▸ **Source excerpt**
● ● ●

Re: [RFC PATCH bpf-next v2 1/3] bpf: Introduce BPF_F_CPU flag for percpu_array map

bpf.vger.kernel.org archive mirror
 help / color / mirror / Atom feed

From: Leon Hwang <leon.hwang@linux.dev>
To: Andrii Nakryiko <andrii.nakryiko@gmail.com>
Cc: bpf@vger.kernel.org, ast@kernel.org, andrii@kernel.org,
	daniel@iogearbox.net
Subject: Re: [RFC PATCH bpf-next v2 1/3] bpf: Introduce BPF_F_CPU flag for percpu_array map
Date: Mon, 14 Jul 2025 20:47:04 +0800	[thread overview]
Message-ID: <592129b2-0442-4b10-8b56-0e15d2ce113e@linux.dev> (raw)
In-Reply-To: <CAEf4BzZCzd0VGNBoLOd=ENxPnwsynuwvKdNYkKhUc7ARFCudSQ@mail.gmail.com>



On 2025/7/12 02:10, Andrii Nakryiko wrote:
> On Mon, Jul 7, 2025 at 9:04 AM Leon Hwang <leon.hwang@linux.dev> wrote:
>>
>> This patch introduces support for the BPF_F_CPU flag in percpu_array maps
>> to allow updating or looking up values for specified CPUs or for all CPUs
>> with a single value.
>>
> 
> For next revision, please drop RFC tag, so this is tested and reviewed
> as a proper patch set.
> 

Sure. I'll drop it.

>> This enhancement enables:
>>
>> * Efficient update of all CPUs using a single value when cpu == (u32)~0.

● ● ●

▸ **Information supplied**
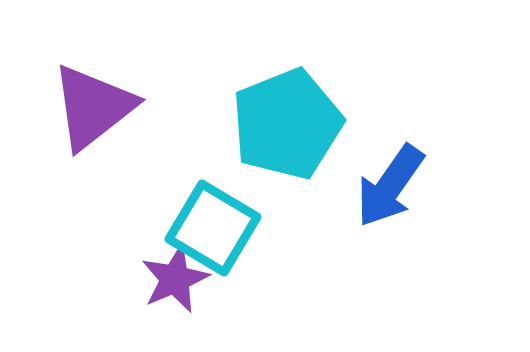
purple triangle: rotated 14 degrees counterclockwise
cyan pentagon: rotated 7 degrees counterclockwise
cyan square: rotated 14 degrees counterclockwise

● ● ●

▸ **Tasks to carry out**
(a) In the BPF patch reply, turn the quoted paragraph beginning "This patch introduces support for the BPF_F_CPU flag" into a short bulleted list that keeps its main facts.
(b) Carry on the BPF patch reply from its last line, adding the next few lines in the same quoted mailing-list style.

▸ **Task results**
(a)
- Adds support for the BPF_F_CPU flag in percpu_array maps.
- Lets values be updated or looked up for specified CPUs.
- Lets all CPUs be updated or looked up with a single value.

(b)
>> * Targeted update or lookup for a specified CPU otherwise.
>>
>> The flag is passed via:
>>
>> * map_flags in bpf_percpu_array_update() along with embedded cpu field.
>> * elem_flags in generic_map_update_batch() along with separated cpu field.
>>
>> Signed-off-by: Leon Hwang <leon.hwang@linux.dev>
>> ---
>>  include/linux/bpf.h            |  3 +-
>>  include/uapi/linux/bpf.h       |  7 +++++
>>  kernel/bpf/arraymap.c          | 56 ++++++++++++++++++++++++++--------
>>  kernel/bpf/syscall.c           | 52 +++++++++++++++++++------------
>>  tools/include/uapi/linux/bpf.h |  7 +++++
>>  5 files changed, 92 insertions(+), 33 deletions(-)
>>
> 
> [...]
> 
>>
>> +       cpu = (u32)(flags >> 32);
>> +       flags &= (u32)~0;
>> +       if (unlikely(flags > BPF_F_CPU))
>> +               return -EINVAL;
>> +       if (unlikely((flags & BPF_F_CPU) && cpu >= num_possible_cpus()))
>> +               return -E2BIG;
>> +
>>         /* per_cpu areas are zero-filled and bpf programs can only
>>          * access 'value_size' of them, so copying rounded areas
>>          * will not leak any kernel data
>> @@ -313,10 +320,15 @@ int bpf_percpu_array_copy(struct bpf_map *map, void *key, void *value)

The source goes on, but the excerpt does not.